Outside of Europe’s well-publicized financial woes, the topic receiving lots of attention these days is the oncoming bond market bubble. The financial news media is doing their best to identify asset bubbles before they occur, but I’m not so sure they have been effective, especially for bonds. Of course, they (and most economists) missed the previous two worst bubbles in recent memory—internet stocks and real estate—so it makes sense they want to try and find the “next” bubble to gain readers/subscribers. But, are bonds really in a bubble?
First, what is a bubble? The way I define a “bubble” is a continual rise in the price of an asset with horrible looking valuations and fundamentals. I would also add to that rampant speculation like high volume option trading and leverage (i.e., borrowing to purchase stocks). Using my definition, it is difficult to see how bonds are in a bubble. Technology stocks, which drove the stock market to all-time highs in the mid to late 1990’s, were perhaps the most well-known bubble because there was excessive speculation and outrageous valuations, especially for Internet-related stocks. The same could be true about residential real estate right before the 2008 financial crisis.
Yes, bond values have risen dramatically over the past few years mostly due to Federal Reserve monetary policy and stock market aversion. Yes, investors have been adding billions to bond mutual funds over the past three years despite a 100% rise in the S & P 500 Index over that same period. The second point is interesting because it shows that investors have been investing in bonds and bond mutual funds because they are nervous about the stock market. They have been burned over the past ten years and are fed up with the seemingly endless ups and downs. In other words, bonds have gone up because people are fearful of stock market declines and extreme volatility, not because people believe bonds are going to produce stock-like returns over the next 10 years. That behavior does not a bubble make. It makes for irrational and faulty logic, but doesn’t define a bubble in the technical sense.

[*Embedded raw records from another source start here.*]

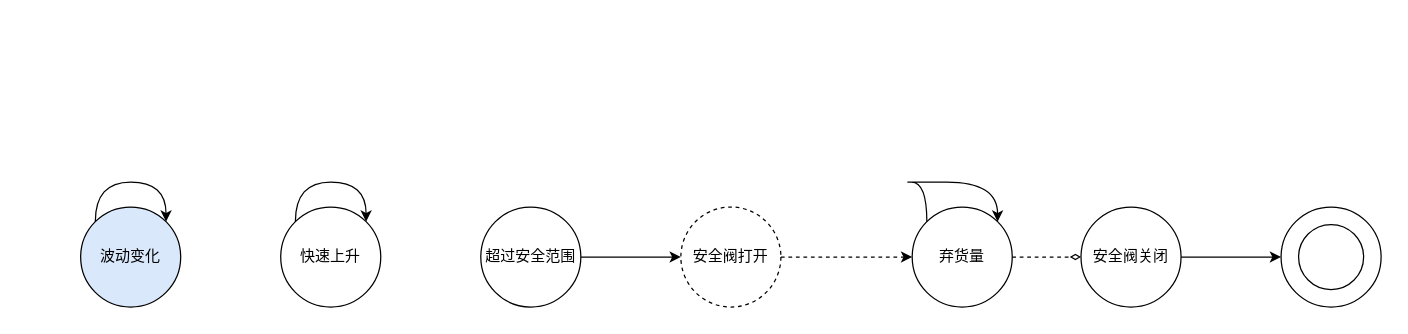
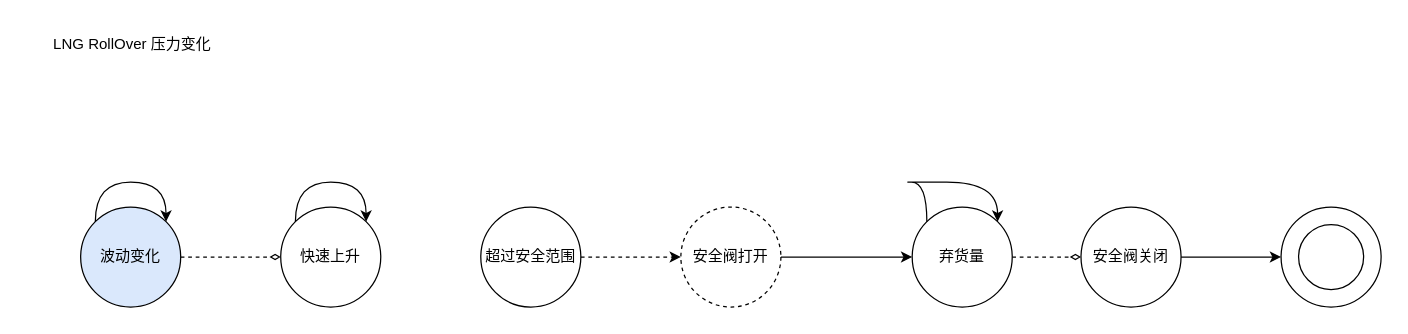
  <mxCell id="0" />
  <mxCell id="1" parent="0" />
+ <mxCell id="2" value="" style="edgeStyle=orthogonalEdgeStyle;rounded=0;orthogonalLoop=1;jettySize=auto;html=1;endArrow=diamondThin;endFill=0;dashed=1;" edge="1" parent="1" source="3" target="5"><mxGeometry relative="1" as="geometry" /></mxCell>
  <mxCell id="3" value="波动变化" style="ellipse;whiteSpace=wrap;html=1;aspect=fixed;fillColor=#dae8fc;" vertex="1" parent="1"><mxGeometry x="64" y="165" width="80" height="80" as="geometry" /></mxCell>
+ <mxCell id="4" value="LNG RollOver 压力变化" style="text;html=1;align=center;verticalAlign=middle;whiteSpace=wrap;rounded=0;" vertex="1" parent="1"><mxGeometry x="20" y="20" width="171" height="30" as="geometry" /></mxCell>
  <mxCell id="5" value="快速上升" style="ellipse;whiteSpace=wrap;html=1;aspect=fixed;" vertex="1" parent="1"><mxGeometry x="224" y="165" width="80" height="80" as="geometry" /></mxCell>
- <mxCell id="6" value="" style="edgeStyle=orthogonalEdgeStyle;rounded=0;orthogonalLoop=1;jettySize=auto;html=1;" edge="1" parent="1" source="7" target="9"><mxGeometry relative="1" as="geometry" /></mxCell>
+ <mxCell id="6" value="" style="edgeStyle=orthogonalEdgeStyle;rounded=0;orthogonalLoop=1;jettySize=auto;html=1;dashed=1;" edge="1" parent="1" source="7" target="9"><mxGeometry relative="1" as="geometry" /></mxCell>
  <mxCell id="7" value="超过安全范围" style="ellipse;whiteSpace=wrap;html=1;aspect=fixed;" vertex="1" parent="1"><mxGeometry x="384" y="165" width="80" height="80" as="geometry" /></mxCell>
- <mxCell id="8" value="" style="edgeStyle=orthogonalEdgeStyle;rounded=0;orthogonalLoop=1;jettySize=auto;html=1;dashed=1;" edge="1" parent="1" source="9" target="11"><mxGeometry relative="1" as="geometry" /></mxCell>
+ <mxCell id="8" value="" style="edgeStyle=orthogonalEdgeStyle;rounded=0;orthogonalLoop=1;jettySize=auto;html=1;" edge="1" parent="1" source="9" target="11"><mxGeometry relative="1" as="geometry" /></mxCell>
  <mxCell id="9" value="安全阀打开" style="ellipse;whiteSpace=wrap;html=1;aspect=fixed;dashed=1;" vertex="1" parent="1"><mxGeometry x="544" y="165" width="80" height="80" as="geometry" /></mxCell>
  <mxCell id="10" value="" style="edgeStyle=orthogonalEdgeStyle;rounded=0;orthogonalLoop=1;jettySize=auto;html=1;endArrow=diamondThin;endFill=0;dashed=1;" edge="1" parent="1" source="11" target="13"><mxGeometry relative="1" as="geometry" /></mxCell>
  <mxCell id="11" value="弃货量" style="ellipse;whiteSpace=wrap;html=1;aspect=fixed;" vertex="1" parent="1"><mxGeometry x="729" y="165" width="80" height="80" as="geometry" /></mxCell>
  <mxCell id="12" value="" style="edgeStyle=orthogonalEdgeStyle;rounded=0;orthogonalLoop=1;jettySize=auto;html=1;" edge="1" parent="1" source="13" target="14"><mxGeometry relative="1" as="geometry" /></mxCell>
  <mxCell id="13" value="安全阀关闭" style="ellipse;whiteSpace=wrap;html=1;aspect=fixed;" vertex="1" parent="1"><mxGeometry x="864" y="165" width="80" height="80" as="geometry" /></mxCell>
  <mxCell id="14" value="" style="ellipse;whiteSpace=wrap;html=1;aspect=fixed;" vertex="1" parent="1"><mxGeometry x="1024" y="165" width="80" height="80" as="geometry" /></mxCell>
  <mxCell id="15" value="" style="ellipse;whiteSpace=wrap;html=1;aspect=fixed;" vertex="1" parent="1"><mxGeometry x="1038" y="179" width="52" height="52" as="geometry" /></mxCell>
  <mxCell id="16" style="edgeStyle=orthogonalEdgeStyle;rounded=0;orthogonalLoop=1;jettySize=auto;html=1;exitX=0;exitY=0;exitDx=0;exitDy=0;entryX=1;entryY=0;entryDx=0;entryDy=0;curved=1;" edge="1" parent="1" source="3" target="3"><mxGeometry relative="1" as="geometry"><Array as="points"><mxPoint x="76" y="145" /><mxPoint x="132" y="145" /></Array></mxGeometry></mxCell>
  <mxCell id="17" style="edgeStyle=orthogonalEdgeStyle;rounded=0;orthogonalLoop=1;jettySize=auto;html=1;exitX=0;exitY=0;exitDx=0;exitDy=0;entryX=1;entryY=0;entryDx=0;entryDy=0;curved=1;" edge="1" parent="1" source="5" target="5"><mxGeometry relative="1" as="geometry"><Array as="points"><mxPoint x="236" y="145" /><mxPoint x="292" y="145" /></Array></mxGeometry></mxCell>
  <mxCell id="18" style="edgeStyle=orthogonalEdgeStyle;rounded=0;orthogonalLoop=1;jettySize=auto;html=1;exitX=0;exitY=0;exitDx=0;exitDy=0;entryX=1;entryY=0;entryDx=0;entryDy=0;curved=1;" edge="1" parent="1" source="11" target="11"><mxGeometry relative="1" as="geometry"><Array as="points"><mxPoint x="716" y="145" /><mxPoint x="772" y="145" /></Array></mxGeometry></mxCell>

You could infer that the massive inflows to bond funds is a result of asset allocation decisions, i.e., baby boomers lowering their risk appetites as they approach retirement, but this runs counter to a stock market that has performed very well since March 2009. In normal times, you would see stock fund inflows substantially outgain bond fund inflows. That has not happened in more than five years. Market fears have trumped stock market performance. Why this is occurring at a time when people need growth is puzzling.

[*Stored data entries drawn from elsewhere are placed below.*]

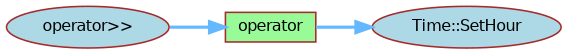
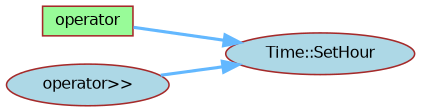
  digraph {
    rankdir=RL
    node [color=brown fillcolor=lightblue fontname=Helvetica fontsize=10 shape=ellipse style=filled]
    edge [color=steelblue1 dir=back fontname=Helvetica fontsize=10 labelfontname=Helvetica labelfontsize=10 style=bold]
    n1 [fontcolor=black height=0.2 label="Time::SetHour" width=0.4]
    n2 [fillcolor=palegreen height=0.2 label=operator shape=box width=0.4]
    n3 [height=0.2 label="operator\>\>" width=0.4]
    n1 -> n2
-   n2 -> n3
+   n1 -> n3
  }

As the chart above from Investech Research shows, 30 Year U.S. Treasury Bond yields have dropped for the past 30 years. More recently, they’ve dropped even further due to fears of another slowdown, and Europe. Eventually, interest rates will have to rise, but it’s anybody’s guess as to when they will go up. Even if rates do go up, that doesn’t necessarily mean all bonds will drop substantially. The Fed has already indicated it will telegraph their intentions as effectively as possible to help cushion the eventual rise in rates. This will hopefully help bond investors plan for changes before any real damage is done.
Below are immediate actions investors should consider taking to help mitigate the eventual rise in interest rates:
–Diversify your bond holdings. Your bond mix should include more than just Treasury bonds. Long-term Treasury bonds (those with maturities greater than 10 years) will get hurt the most when rates eventually go up. You may want to consider adding corporates, Treasury-inflation protected, mortgages, global/foreign, and municipals, where feasible. Not all bond types will react to rising interest rates the same way.
– Shorten up your bond maturities. If you are using mostly bond mutual funds and/or ETFs, then find those with shorter average maturities. If you use mostly individual bonds, then consider using a ladder strategy (purchase bonds of differing maturities so that the average maturity is 5 years or less).
–Use cash/money market funds. If interest rates begin climbing, and if and when the Federal Reserve raises shorter-term interest rates, money market account yields will go up, making them more attractive. The good think about money markets is, when rates go up, you don’t lose money.
In the end, a long-term diversified investment portfolio should continue to have exposure to bonds and/or money market accounts to help control volatility and smooth out returns so please think twice before selling all of your bonds and/or bond mutual funds because of bubble-based articles that have weak context supporting their views.